══ Text for analysis
Remote Teams: Success Tips from a Virtual Teaming Expert
Organizational change takes time to complete and even more time to master. It takes patience for the changes to take root. Now that teams work from home, and leaders are managing remote teams, there are new challenges causing the implementation of changes to be even more difficult. There are, however, a few things that organizations can do to make that change happen, as we’ve all become virtual team members in a very short period of time.
Trina Hoefling is an organizational development and transformational change consultant. She’s a graduate school professor, master teacher, strategic facilitator, leadership coach, and virtual team collaboration expert. She’s also the author of a book called Working Virtually, Transforming the Mobile Workplace and a contributing writer for The Handbook of High-Performance Virtual Teams.
OT KungFu was grateful to learn more from her expertise about virtual team building, managing remote teams, and everything a leader should know about teamwork from home.
Remote Workforces and Virtual Teams
Is there a difference between these terms?
There are certain terms you can use interchangeably: virtual worker, virtual team member, remote worker, all of those are interchangeable in day-to-day life. For our use, however, there is a difference between a virtual worker and a virtual team member.
════
══ Input data
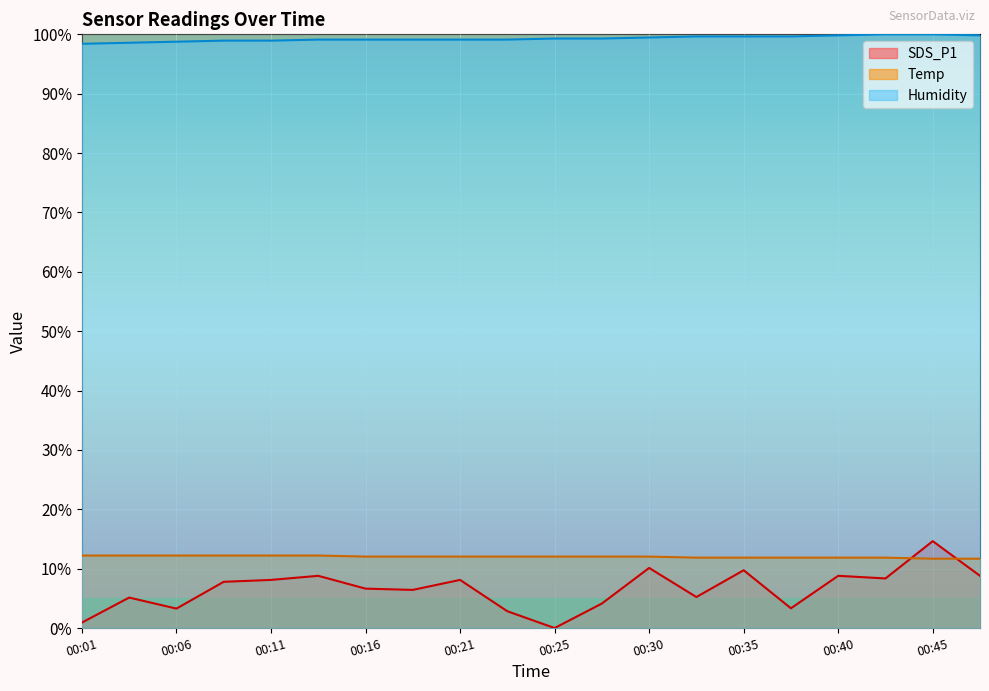

Reading right to left, what are all the values shown in this chart?

SDS_P1: 8.8	14.6	8.4	8.8	3.3	9.7	5.2	10.1	4.1	0.0	2.8	8.1	6.4	6.6	8.8	8.1	7.8	3.3	5.1	0.9
Temp: 11.7	11.7	11.9	11.9	11.9	11.9	11.9	12.0	12.0	12.0	12.0	12.0	12.0	12.0	12.2	12.2	12.2	12.2	12.2	12.2
Humidity: 99.8	100.0	100.0	99.8	99.6	99.6	99.6	99.5	99.3	99.3	99.1	99.1	99.1	99.1	99.1	98.9	98.9	98.8	98.6	98.4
════
Problem to work on » Transcribe the passage from the remote teams article from "Remote Teams: Success" up to and including "High-Performance Virtual Teams.".

Exercise response »
Remote Teams: Success Tips from a Virtual Teaming Expert
Organizational change takes time to complete and even more time to master. It takes patience for the changes to take root. Now that teams work from home, and leaders are managing remote teams, there are new challenges causing the implementation of changes to be even more difficult. There are, however, a few things that organizations can do to make that change happen, as we’ve all become virtual team members in a very short period of time.
Trina Hoefling is an organizational development and transformational change consultant. She’s a graduate school professor, master teacher, strategic facilitator, leadership coach, and virtual team collaboration expert. She’s also the author of a book called Working Virtually, Transforming the Mobile Workplace and a contributing writer for The Handbook of High-Performance Virtual Teams.